We are changing our system. We settled on git (but are open for alternatives) as long as we can selfhost it on our own machines.
Specs
Must have
- hosted on promise
- reliabile
- unlikely to be discontinued in the next >5 years
- for a group of at least 20 people
Plus
- gui / windows integration
I’m aware this is the selfhost community, but for a company of 20 engineers, it is probably best to use something commercial in the cloud.
Biggest pain point was for our ops guy, who constantly had to stay behind to perform upgrades and maintenance, as they couldn’t do it during business hours when the engineers are working. With a team of at least 20, scheduling downtimes could get increasingly more difficult.
It also adds an entire system to be audited by the auditors.

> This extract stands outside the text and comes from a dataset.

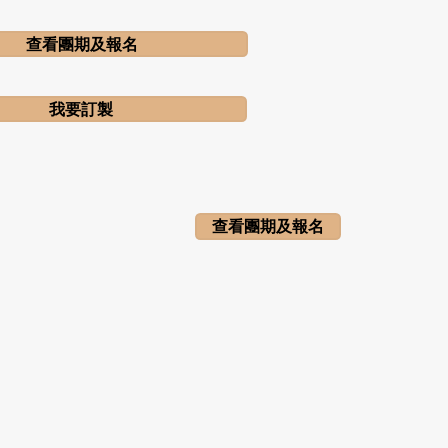
查看團期及報名
我要訂製
查看團期及報名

The selfhost vs buy commercial kind of bounces back and forth. For smaller teams, less than 5 to 10 engineers, it might be a fun endeavour; but from that point on, until you get to mega corp scale with dedicated ops department maintaining your entire infrastructure, it is probably more effective to just pay for a solution from a major vendor in the cloud instead.

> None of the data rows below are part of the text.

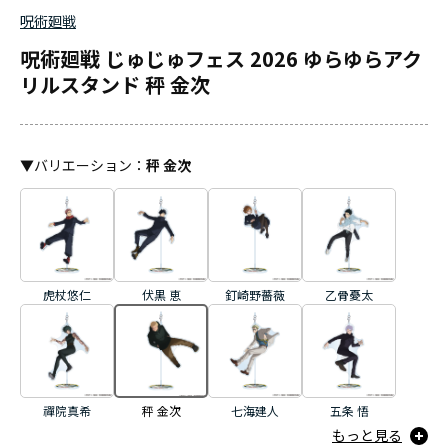
呪術廻戦
呪術廻戦 じゅじゅフェス 2026 ゆらゆらアク
リルスタンド 秤 金次
▼
バリエーション
：
秤 金次
虎杖悠仁
伏黒 恵
釘崎野薔薇
乙骨憂太
禪院真希
秤 金次
七海建人
五条 悟
もっと見る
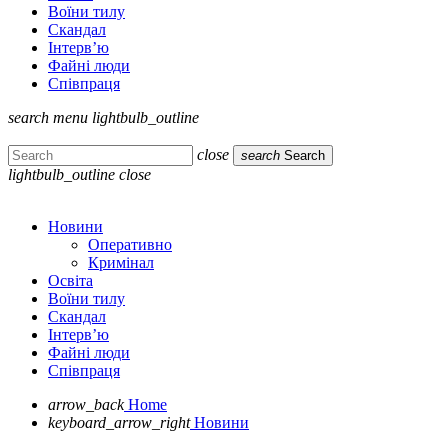
Воїни тилу
Скандал
Інтерв’ю
Файні люди
Співпраця
search
menu
lightbulb_outline
close
search
Search
lightbulb_outline
close
Новини
Оперативно
Кримінал
Освіта
Воїни тилу
Скандал
Інтерв’ю
Файні люди
Співпраця
arrow_back
Home
keyboard_arrow_right
Новини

Git should be able to go down during the day. Worst case you just can’t push to origin for a little while. You can still work and commit locally.
No PRs means no automated tests/CI/CD, which means you’d slow down the release train. It might typically be just a 2 minutes quick cycle, but that one time it goes off for longer due to a botched update from upstream means you’re never going to do that again during business hours.
Eh, we’ve had our self-hosted Github go down for a couple hours in the daytime, and it wasn’t a big deal. We have something like 60 engineers spread out across the globe, about 15-20 that were directly impacted by the outage (the rest were in different timezones). Yeah, it was annoying, but each engineer only creates like 1 or 2 PRs in a given day, so they posted their PRs after the outage was resolved while working on something else. Yeah, PRs were delayed by a couple hours, but the actual flow of work didn’t change, we just had more stuff get posted all at once after the problems resolved.
In fact, Github would have to be out for 2 days straight before we start actually impacting delivery. An hour or two here and there really isn’t an issue, especially if the team has advance notice (most of the hit to productivity is everyone trying to troubleshoot at the same time (is it my VPN? Did wifi die? Etc).